Он потянулся к Евгении, но в этот момент снова раздался звонок мобильного. На этот раз звучал рингтон Евгении. Она протянула руку, взяла телефон с прикроватного столика:
– Алло.
– Женя… Женя, это я. Погоди, не бросай трубку. Я по делу.
– Толик, по какому делу? – уныло спросила Евгения. Прикрыв микрофон пальцем, обернулась к Глебу: – Это Толик.
– Что? – нервно спросил Толик.
– Нет, это я не тебе…
– Ты не одна?
– Да какая разница, я же тебя не спрашиваю ни о чем… – рассердилась Евгения. – Чего ты хочешь, Толик?
– Евгеника, я хочу вернуть тебе твою «лейку». Сегодня. В самое ближайшее время.
Евгения от неожиданности чуть не выронила мобильный, сердце ее учащенно забилось.
– Пожалуйста, соглашайся, пока я добрый, – напористо продолжил Толик. – Иначе я ее выброшу. Я отдам тебе «лейку» – и все, больше мы с тобой никогда не пересечемся.
– Я согласна. Где, когда? – Евгения выслушала условия Толика, нажала на кнопку отбоя. – Глеб, он хочет вернуть «лейку». Я согласилась встретиться с ним.
– Хорошо, поехали.
– Нет. Он хочет, чтобы я была одна. Толик, он такой… Истеричный товарищ. Увидит тебя и кинет мою «лейку» в речку.
– В речку? – удивился Глеб.
– Да. Мы с ним в его офисе договорились встретиться, на Солнечном острове. Все в порядке.

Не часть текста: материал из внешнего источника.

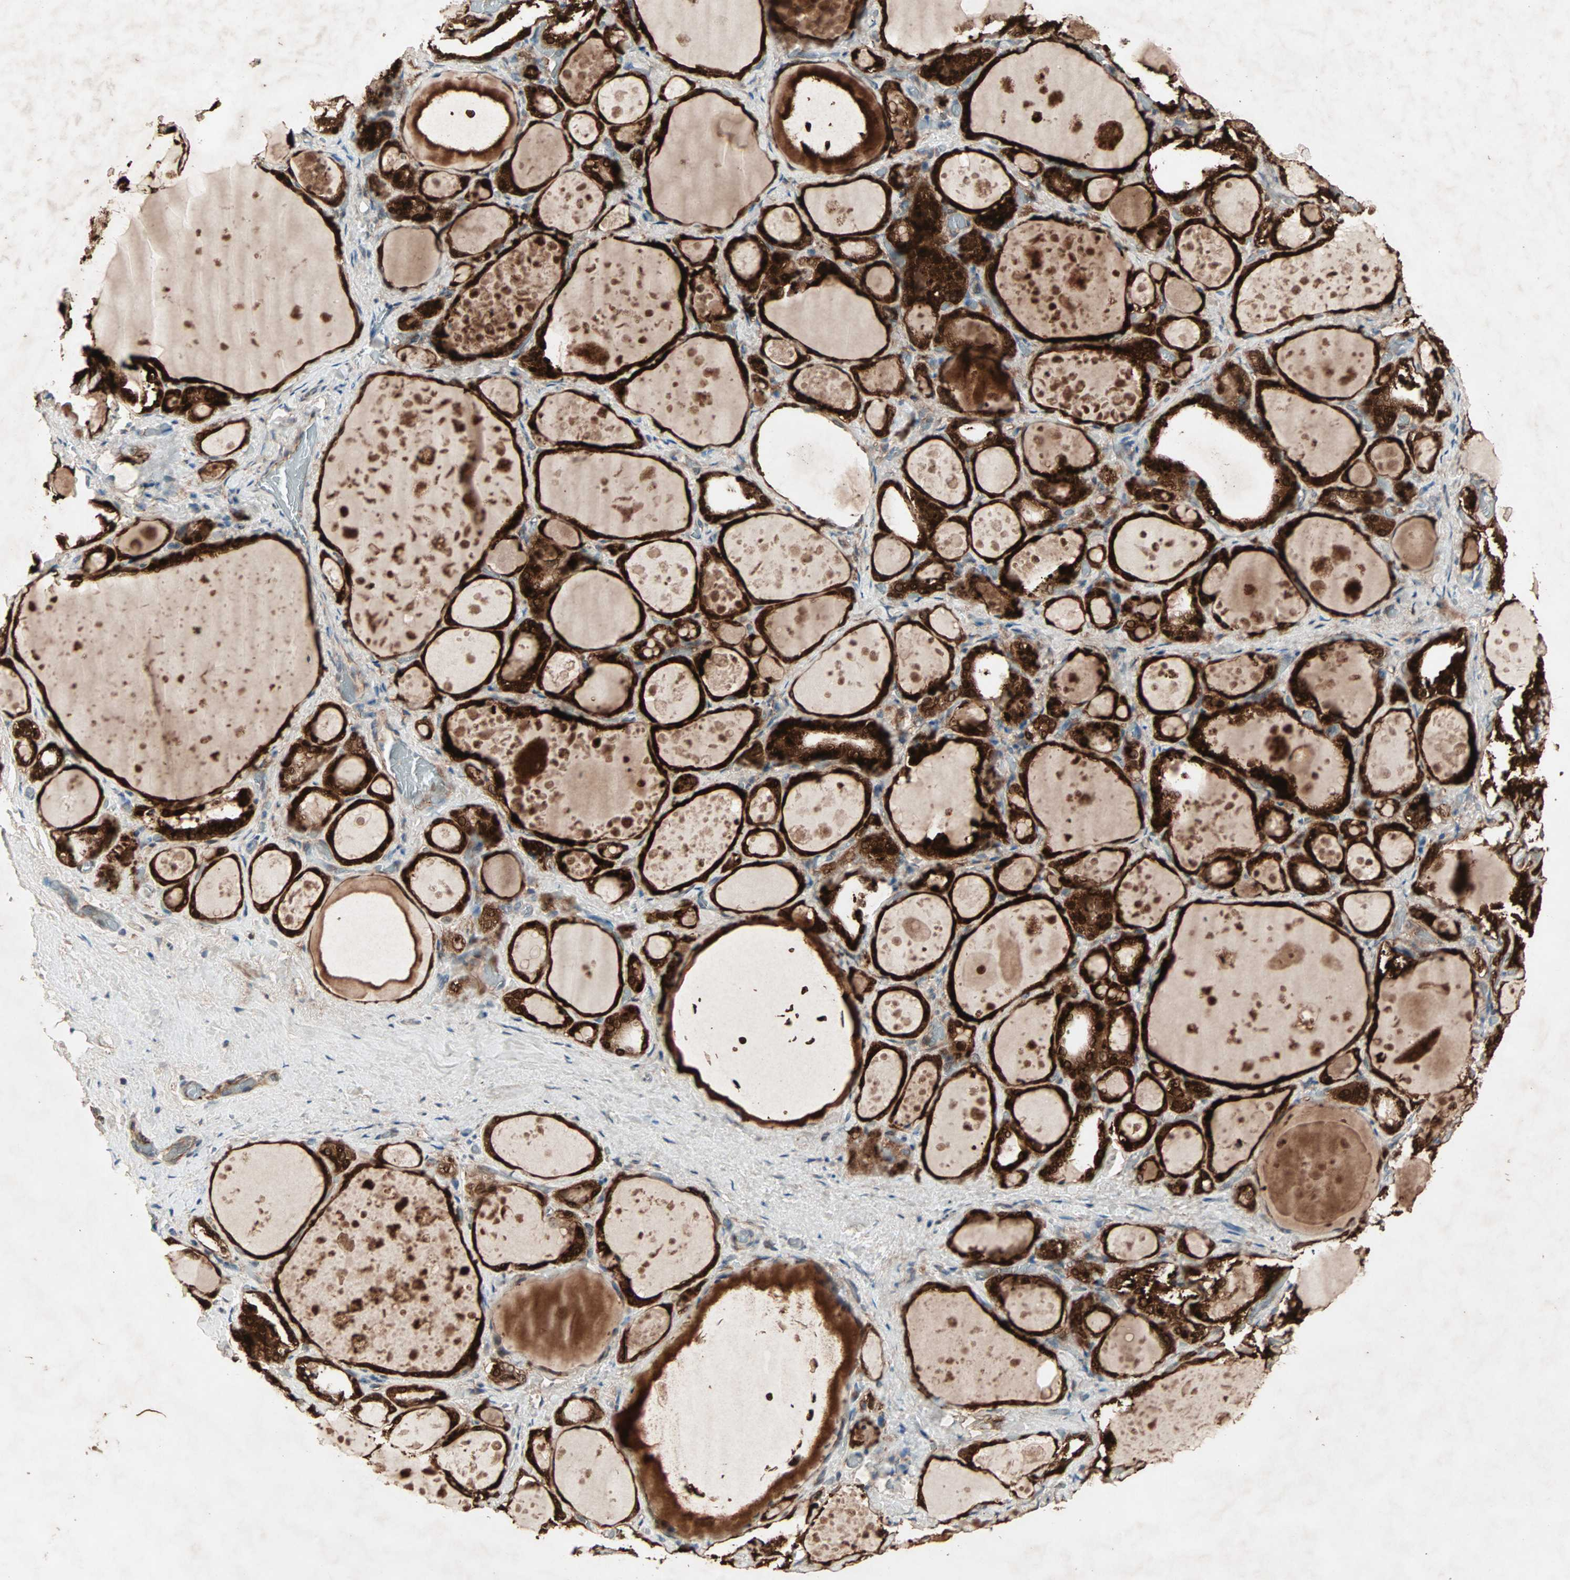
{"staining": {"intensity": "strong", "quantity": ">75%", "location": "cytoplasmic/membranous"}, "tissue": "thyroid gland", "cell_type": "Glandular cells", "image_type": "normal", "snomed": [{"axis": "morphology", "description": "Normal tissue, NOS"}, {"axis": "topography", "description": "Thyroid gland"}], "caption": "Protein staining of normal thyroid gland shows strong cytoplasmic/membranous staining in about >75% of glandular cells.", "gene": "SDSL", "patient": {"sex": "female", "age": 75}}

– Хорошо, как скажешь. Тогда я все-таки съезжу к себе, поговорю с Ниной. И заберу фотографию. Не хочу ее там оставлять.
– Ты не обиделся?
– Господи, да из-за чего? – удивился Глеб. – «Лейка» – это же святое для тебя, я знаю!
– Тогда встретимся вечером?
– Конечно… – Он прижал Евгению к себе, уткнулся лицом в ее волосы.
Глеб повернул в замке ключ, открыл дверь и вошел.
В прихожей резко пахло духами Нины – «Шанелью номер пять». Значит, Нина была дома – этот тяжелый, сильный, властный аромат сразу ударил в ноздри… Глеб никогда не любил его, он казался ему возрастным и откровенно статусным. Это был запах для королевы-матери, а для молодой женщины (а Глеб не считал свою жену старой), неработающей домохозяйки, обычной москвички, он совсем не годился.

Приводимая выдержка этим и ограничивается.